Shedding light on why it is so 'tough' to make healthier hot dogs
In part of an effort to replace animal fat in hot dogs, sausages, hamburgers and other foods with healthier fat, scientists are reporting an advance in solving the mystery of why hot dogs develop an unpleasant tough texture when vegetable oils pinch hit for animal fat. A report on their study appears in ACS' Journal of Agricultural and Food Chemistry.
Anna M. Herrero and colleagues explain that some brands of sausage (frankfurters) have been reformulated with olive oil-in-water emulsion as a source of more healthful fat. With consumers gobbling up tens of billions of hot dogs annually, and the typical frankfurter packing 80 percent of its calories from fat, hot dogs have become a prime candidate for reformulation. Some hot dogs reformulated with vegetable oil develop an unpleasant chewy texture. Herrero's team set out to uncover the chemistry behind that change with an eye to guiding food companies to optimize low-fat sausage manufacture.
Using a laboratory instrument called an infrared spectrometer (IR spectrometer) they verified that sausages made with heart-healthy olive oil-in-water emulsion stabilized with casein were slightly tougher. However, when frankfurters were elaborated with an emulsion stabilized with a combination of casein and microbial transglutaminase (to help the oil blend in better) the sausage became much tougher. The IR spectrometer revealed that the proteins and fats in low-fat cooked derivates formulated with this stabilizer system as animal fat replacer showed weak lipid-protein interactions, which implies more physical entrapment of the emulsion within the meat matrix. This fact could explain why those sausages are tougher than the others.

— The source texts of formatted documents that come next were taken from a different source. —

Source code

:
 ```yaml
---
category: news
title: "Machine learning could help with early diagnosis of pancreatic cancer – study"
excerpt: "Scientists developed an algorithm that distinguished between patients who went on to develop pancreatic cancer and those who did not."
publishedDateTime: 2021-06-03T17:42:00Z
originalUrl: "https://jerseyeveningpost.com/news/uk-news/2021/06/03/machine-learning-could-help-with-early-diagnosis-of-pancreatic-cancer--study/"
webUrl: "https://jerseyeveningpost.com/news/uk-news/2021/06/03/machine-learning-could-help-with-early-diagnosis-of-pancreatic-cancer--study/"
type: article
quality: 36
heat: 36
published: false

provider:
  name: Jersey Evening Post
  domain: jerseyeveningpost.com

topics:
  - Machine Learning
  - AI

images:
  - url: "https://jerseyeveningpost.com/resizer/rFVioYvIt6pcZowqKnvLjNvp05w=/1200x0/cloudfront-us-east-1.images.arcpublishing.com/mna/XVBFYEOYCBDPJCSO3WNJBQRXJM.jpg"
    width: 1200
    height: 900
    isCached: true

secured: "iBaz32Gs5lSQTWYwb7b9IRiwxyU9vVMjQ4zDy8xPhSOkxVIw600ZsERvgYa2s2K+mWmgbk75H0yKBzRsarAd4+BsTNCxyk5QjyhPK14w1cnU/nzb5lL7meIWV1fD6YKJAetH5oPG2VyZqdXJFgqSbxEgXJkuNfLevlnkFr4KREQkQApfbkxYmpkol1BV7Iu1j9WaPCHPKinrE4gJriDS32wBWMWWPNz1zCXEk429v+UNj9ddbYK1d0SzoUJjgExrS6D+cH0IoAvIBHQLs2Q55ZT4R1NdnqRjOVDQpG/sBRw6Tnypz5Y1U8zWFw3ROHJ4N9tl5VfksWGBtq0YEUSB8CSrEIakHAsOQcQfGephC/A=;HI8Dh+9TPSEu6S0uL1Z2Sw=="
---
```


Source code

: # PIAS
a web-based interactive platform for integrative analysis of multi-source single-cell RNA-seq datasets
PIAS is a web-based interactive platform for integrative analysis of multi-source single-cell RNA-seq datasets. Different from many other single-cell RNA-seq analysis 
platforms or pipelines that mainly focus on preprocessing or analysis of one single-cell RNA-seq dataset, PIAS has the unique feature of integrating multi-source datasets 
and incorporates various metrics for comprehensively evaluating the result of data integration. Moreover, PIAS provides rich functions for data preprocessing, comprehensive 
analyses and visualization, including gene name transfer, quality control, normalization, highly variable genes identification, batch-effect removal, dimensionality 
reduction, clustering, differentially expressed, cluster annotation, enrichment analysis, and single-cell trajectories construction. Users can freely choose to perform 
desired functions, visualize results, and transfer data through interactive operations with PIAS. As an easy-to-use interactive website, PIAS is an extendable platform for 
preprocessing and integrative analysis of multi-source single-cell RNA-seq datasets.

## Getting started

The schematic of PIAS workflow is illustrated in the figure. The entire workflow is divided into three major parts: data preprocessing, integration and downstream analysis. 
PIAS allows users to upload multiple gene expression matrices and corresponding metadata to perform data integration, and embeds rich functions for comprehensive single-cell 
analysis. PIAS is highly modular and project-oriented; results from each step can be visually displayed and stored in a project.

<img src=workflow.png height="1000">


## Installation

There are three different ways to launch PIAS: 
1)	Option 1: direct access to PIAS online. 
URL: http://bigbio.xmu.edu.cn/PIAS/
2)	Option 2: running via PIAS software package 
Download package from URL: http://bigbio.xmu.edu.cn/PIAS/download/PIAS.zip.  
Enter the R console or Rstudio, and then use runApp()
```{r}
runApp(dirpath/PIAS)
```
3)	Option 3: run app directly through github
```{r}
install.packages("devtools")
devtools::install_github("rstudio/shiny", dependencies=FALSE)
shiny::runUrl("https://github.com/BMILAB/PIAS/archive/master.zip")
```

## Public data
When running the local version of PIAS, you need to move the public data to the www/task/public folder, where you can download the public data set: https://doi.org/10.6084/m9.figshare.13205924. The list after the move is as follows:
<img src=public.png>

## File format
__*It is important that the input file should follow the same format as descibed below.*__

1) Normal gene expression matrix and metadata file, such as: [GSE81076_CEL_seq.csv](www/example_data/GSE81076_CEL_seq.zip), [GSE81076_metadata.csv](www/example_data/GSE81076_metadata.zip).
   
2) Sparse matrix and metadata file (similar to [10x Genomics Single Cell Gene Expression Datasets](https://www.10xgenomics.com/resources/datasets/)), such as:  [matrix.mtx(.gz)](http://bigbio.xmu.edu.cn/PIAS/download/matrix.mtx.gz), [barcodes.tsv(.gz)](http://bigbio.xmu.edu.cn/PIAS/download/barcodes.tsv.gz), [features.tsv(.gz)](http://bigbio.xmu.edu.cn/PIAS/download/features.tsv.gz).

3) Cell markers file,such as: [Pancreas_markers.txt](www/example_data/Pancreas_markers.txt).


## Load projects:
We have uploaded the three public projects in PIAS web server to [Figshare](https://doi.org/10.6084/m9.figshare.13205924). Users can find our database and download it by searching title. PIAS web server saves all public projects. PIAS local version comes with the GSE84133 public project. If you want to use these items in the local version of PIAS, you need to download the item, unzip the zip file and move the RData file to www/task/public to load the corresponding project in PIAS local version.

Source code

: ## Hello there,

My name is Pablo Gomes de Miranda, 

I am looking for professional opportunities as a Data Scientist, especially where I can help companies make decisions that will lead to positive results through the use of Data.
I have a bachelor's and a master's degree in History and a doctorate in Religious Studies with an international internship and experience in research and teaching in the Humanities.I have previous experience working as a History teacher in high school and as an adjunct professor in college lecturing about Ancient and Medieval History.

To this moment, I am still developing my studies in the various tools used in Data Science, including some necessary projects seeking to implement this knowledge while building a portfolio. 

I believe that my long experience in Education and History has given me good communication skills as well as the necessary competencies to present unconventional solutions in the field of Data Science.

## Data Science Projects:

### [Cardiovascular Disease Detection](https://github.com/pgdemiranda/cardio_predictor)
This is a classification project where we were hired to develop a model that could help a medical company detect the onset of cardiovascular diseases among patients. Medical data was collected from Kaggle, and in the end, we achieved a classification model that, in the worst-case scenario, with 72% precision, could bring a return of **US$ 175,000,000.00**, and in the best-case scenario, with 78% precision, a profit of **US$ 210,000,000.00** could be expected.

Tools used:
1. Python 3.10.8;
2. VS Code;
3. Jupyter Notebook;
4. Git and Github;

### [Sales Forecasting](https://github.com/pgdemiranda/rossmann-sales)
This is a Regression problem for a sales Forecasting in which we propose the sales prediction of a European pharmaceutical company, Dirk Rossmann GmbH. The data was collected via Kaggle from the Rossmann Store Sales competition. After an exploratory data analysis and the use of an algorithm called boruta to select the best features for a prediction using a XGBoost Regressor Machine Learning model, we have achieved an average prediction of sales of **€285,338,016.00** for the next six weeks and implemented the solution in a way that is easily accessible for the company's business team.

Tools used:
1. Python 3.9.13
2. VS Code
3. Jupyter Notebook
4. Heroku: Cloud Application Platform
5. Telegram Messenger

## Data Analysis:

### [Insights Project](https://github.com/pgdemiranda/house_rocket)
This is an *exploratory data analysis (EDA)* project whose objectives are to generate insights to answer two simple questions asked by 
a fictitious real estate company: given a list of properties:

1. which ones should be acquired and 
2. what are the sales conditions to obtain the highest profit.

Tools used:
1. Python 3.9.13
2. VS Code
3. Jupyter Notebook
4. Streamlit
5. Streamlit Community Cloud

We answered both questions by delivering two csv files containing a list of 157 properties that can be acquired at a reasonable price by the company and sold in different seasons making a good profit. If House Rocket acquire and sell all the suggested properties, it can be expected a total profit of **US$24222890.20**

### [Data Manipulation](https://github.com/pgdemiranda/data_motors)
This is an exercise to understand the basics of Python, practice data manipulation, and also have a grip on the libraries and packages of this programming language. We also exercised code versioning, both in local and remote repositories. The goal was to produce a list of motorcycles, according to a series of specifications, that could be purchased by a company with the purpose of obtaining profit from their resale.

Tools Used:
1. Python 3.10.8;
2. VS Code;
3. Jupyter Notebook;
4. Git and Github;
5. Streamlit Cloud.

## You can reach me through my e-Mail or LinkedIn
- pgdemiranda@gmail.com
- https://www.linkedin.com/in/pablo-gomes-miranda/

This article reports an infrared spectroscopic (FT-IR) study on lipids and protein structural characteristics in frankfurters as affected by an emulsified olive oil stabilizing system used as a pork backfat replacer. The oil-in-water emulsions were stabilized with sodium caseinate, without (F/SC) and with microbial transglutaminase (F/SC+MTG). Proximate composition and textural characteristics were also evaluated. Frankfurters F/SC+MTG showed the highest (P < 0.05) hardness and lowest (P < 0.05) adhesiveness. These products also showed the lowest (P < 0.05) half-bandwidth of the 2922 cm1 band, which could be related to the fact that the lipid chain was more orderly than that in the frankfurters formulated with animal fat and F/SC. The spectral results revealed modifications in the amide I band profile when the olive oil-in-water emulsion replaced animal fat. This fact is indicative of a greater content of aggregated intermolecular β-sheets. Structural characteristics in both proteins and lipids could be associated with the specific textural properties of frankfurters.